Why is the US news media so bad at covering climate change? Last summer, during the deadliest wildfire season in California’s history, MSNBC’s Chris Hayes got into a revealing Twitter discussion about why US television doesn’t much cover climate change. Elon Green, an editor at Longform, had tweeted: “Sure would be nice if our news networks – the only outlets that can force change in this country – would cover it with commensurate urgency.” Hayes replied that his program had tried, which was true. The problem, Hayes tweeted, was that “every single time we’ve covered [climate change] it’s been a palpable ratings killer. So the incentives are not great.”

Sport

Australia are eyeing their first Fed Cup crown in 45 years after Ashleigh Barty won both her single rubbers in commanding fashion, before teaming up with veteran Samantha Stosur to win a pulsating doubles tie against former world No 1 Victoria Azarenka’s Belarus.

Chelsea are the latest team to stutter in their pursuit of a Champions League spot, drawing 2-2 at home to Burnley on Monday, a result that leaves them clinging precariously to fourth place in the Premier League.

Thinking time: Is Sanders the man to beat Trump?

Bernie Sanders kicked off his 2020 campaign in Brooklyn last month. Photograph: Xinhua/Barcroft Images

Raging against the machine has taken Bernie Sanders a long way, writes Lauren Gambino. In 2016, his disdain for “the establishment” and the “donor class” gave progressives a near-perfect foil to Hillary Clinton, who was cast as the “anointed” Democratic candidate for president. Sanders was beaten in the primary but the senator and his allies clamoured for and won changes to party rules they said were “rigged”. Now, the party’s role in choosing its nominee has been limited and a Sanders nomination is a very real possibility. At the top of early polls, the increasingly confident senator from Vermont is daring the “political establishment” to stop him.

Last week, the New York Times revealed a series of private dinners in which Democratic leaders, strategists, donors – and even a presidential candidate, Pete Buttigieg – had met to discuss “the matter of What To Do About Bernie”. Not long before the Times story came out, Sanders had escalated a feud with the Center for American Progress, a liberal thinktank founded by a Clinton ally, accusing the group of trying to “smear” him in a video produced by an affiliated website.

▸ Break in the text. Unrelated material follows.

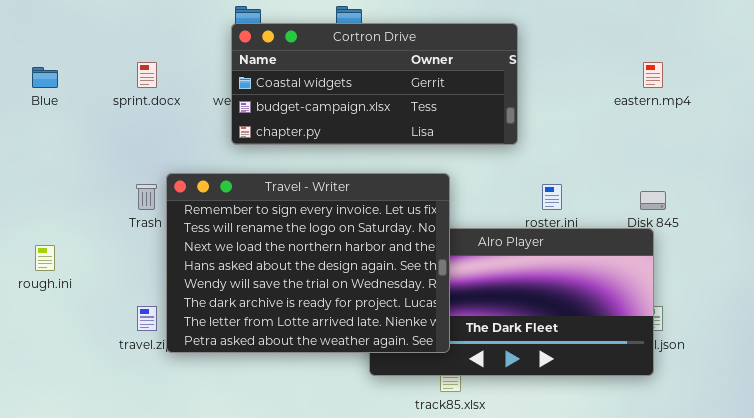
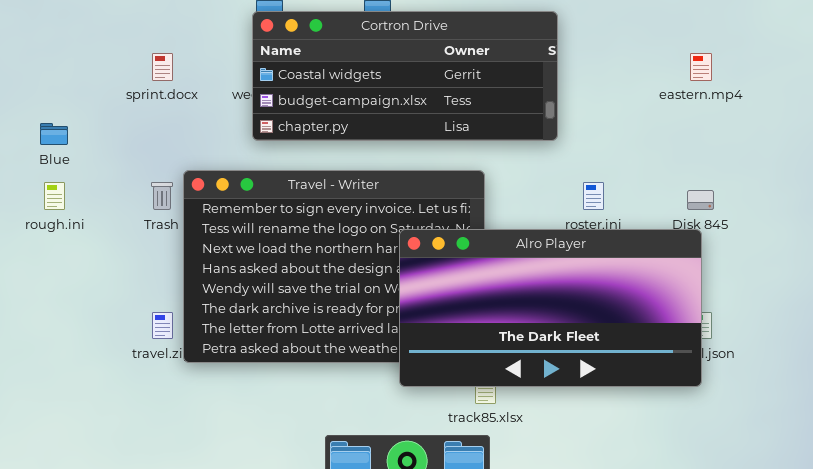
Blue: [32,67,58,88] -> [40,123,68,145], moved
Alro Player: [369,228,654,376] -> [399,229,702,387], raised
rough.ini: [35,245,55,271] -> [44,182,65,210], moved

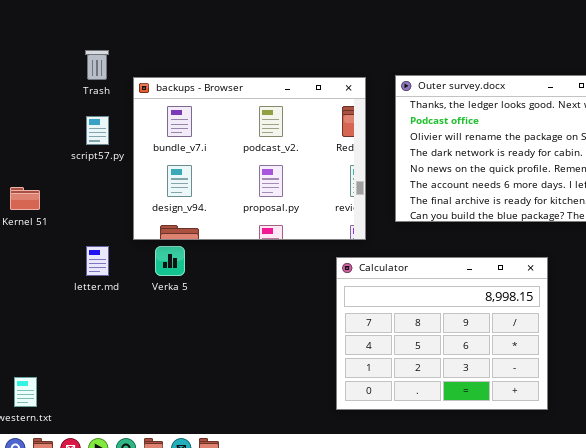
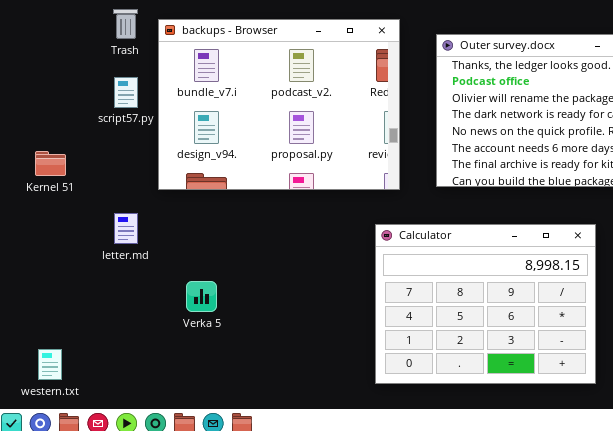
backups - Browser: [133,77,366,240] -> [158,19,400,190], moved
Verka 5: [155,246,185,276] -> [186,281,217,312], moved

Rick Wilson, a Republican political consultant and author of Everything Trump Touches Dies, said he understood the impulse to stop Sanders. “If I were the Trump team I would wake up every morning begging for [the nominee] to be Bernie Sanders,” Wilson says. A mainstream Democrat, such as Joe Biden or even Buttigieg, could attract disaffected Republicans like himself, Wilson says. “This is not about Medicare for All or free college or any of that,” he said. “This is about Donald Trump. Democrats have two choices: make this a referendum on Donald Trump or lose. That’s it. There are no other options.” But Sanders is betting that his anti-establishment appeal is a perfect match for Trump in the heartland states the president needs to win in 2020.

Media roundup

The Sydney Morning Herald reveals that Helloworld, the private company co-owned by the Liberal party federal treasurer, Andrew Burnes, made a $200,000 donation two weeks into a government tender process for a contract worth close to $1bn, and later, while contract negotiations continued, paid $120,000 for tickets to a 2017 Liberal party dinner. The contract was ultimately won by another of Burnes’s companies. Clive Palmer has received a “surge in support”, the Australian reports, giving the billionaire – who has spent $30m on political advertising – “the power to act as kingmaker in marginal seats” and potentially win several spots in the Senate. The Age reports that the Liberal candidate for the marginal Melbourne seat of Macnamara, Kate Ashmor, has apologised for a Facebook post in which she appears to refer to Chloe Shorten as a pig.

Coming up

Bill Shorten continues his tour of marginal seats in Queensland, visiting Townsville today.

Nominations close at noon for both House of Representatives and Senate candidates.